En la batalla me comporté de acuerdo a mi carácter, tal como se había definido desde el colegio. Bruscos y cortos impulsos caían en la abulia y la indiferencia, y enseguida el cansancio. El tedio se apoderó de mí en el campo de batalla, como en el patio del cuartel o en el patio del colegio. Y, no obstante, yo no tenía ningún genio particular que justificara tanto tedio.
El miedo y el coraje saltaron sobre mí al mismo tiempo. Sólo los seres excepcionales, arriba y abajo de la escala, reciben la visita exclusiva sólo de uno de ellos. Raros son aquellos que se muestran sólo valientes o sólo miedosos. A la larga, casi no hay ser que, al revés de su comportamiento ordinario, no tenga la súbita revelación de un pánico inverso. Los más cobardes tienen un cuarto de hora de arrojo, y los más valientes, treinta minutos de depresión.
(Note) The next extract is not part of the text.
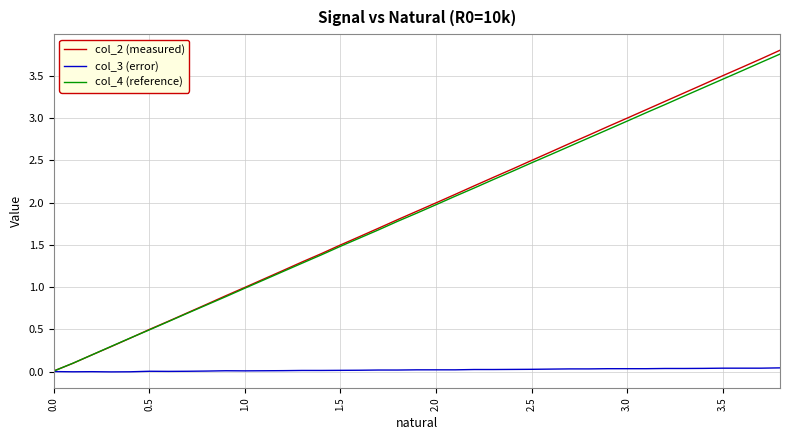

Which series has the largest range (max minus min)?

col_2 (measured)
El problema más ordinario es, pues, el del equilibrio inestable entre la valentía y el miedo, que se entregan en uno a una lucha sin cuartel.
En mi caso, el coraje dominaba al comienzo con la excitación de la curiosidad y se prolongaba gracias a la rabia. Me daban rabia los cobardes que veía a mi alrededor, pero también las semejanzas con ellos que veía en mí mismo.
El coraje se confundía también con el olvido momentáneo en el que me ponía la construcción de mi verdadera condición. Sentía con nitidez los movimientos de mi imaginación, lleno de ideas pese a la situación muy incierta en la que veía a mi compañía; sentía la responsabilidad de todo cuanto veía a mi alrededor y bastante más allá y creía poder tomar decisiones interesantes.
En varios combates, a comienzos de la guerra, esto me llevó a extrañas situaciones. Me acercaba a un capitán, incluso a un comandante, y le proponía tal o tal medida. Esto, en circunstancias de que no era sino cabo o sargento y que había abandonado mi puesto. A pesar del desorden del combate, se mostraban extrañados y ofendidos y me recordaban mi grado. No obstante, en una o dos circunstancias más trágicas, en las que súbitamente lo que hace un grupo de hombres parece la medida del destino de todo el ejército y de todo el país, vi iluminarse un rostro y admitir mi presencia como una revelación. Era el rostro del abad en la fiesta del colegio.
Pero la afortunada coincidencia no duraba; vuelto a caer a lo más bajo de la jerarquía, no pensaba ya en salir de esa condición y me abandonaba al tedio.
Entonces sobrevenía el miedo. El miedo era el rostro gesticulante del tedio. Encontraba pequeñas las circunstancias en las que estaba, insignificantes los personajes que me rodeaban, no veía ya los grandes fines. Toda la inteligencia y la invención que hervían en mí me parecían despreciadas y pisoteadas por una odiosa mezquindad. El peligro, que hasta ese momento había mirado en menos, se me aparecía bajo las formas insoportables y fantásticas de una pesadilla inmóvil.
Volvía a ser egoísta y una neurosis solitaria y alucinada me hacía comenzar a temblar.
Enseguida venía la rebelión: con rápida astucia, calculaba cien medios de huir y de engañar esa maquinaria sumaria que me atrapaba. Con un poco de imaginación y de sangre fría, no era muy difícil escapar de esa jaula. Peor para ellos, son muy estúpidos.
En los momentos patéticos, cuando estaba completamente volcado en lo común, me encontraba en las condiciones que había conocido en el Barrio Latino, a las que me había llevado mi negligencia física o mi indolencia intelectual. Íbamos a partir al ataque. Me decía: “Yo, frágil, voy a encontrarme frente a frente con un bracero pomeranio. Tendrá la misma ventaja desproporcionada sobre mí que yo tendría sobre él si lo obligaran a disputarme el lugar en un torneo literario. ¿Voy a aceptar ese azar imbécil?”. Es verdad que mi fusil estaba cargado y podía aniquilar de antemano el efecto de su gruesa musculatura.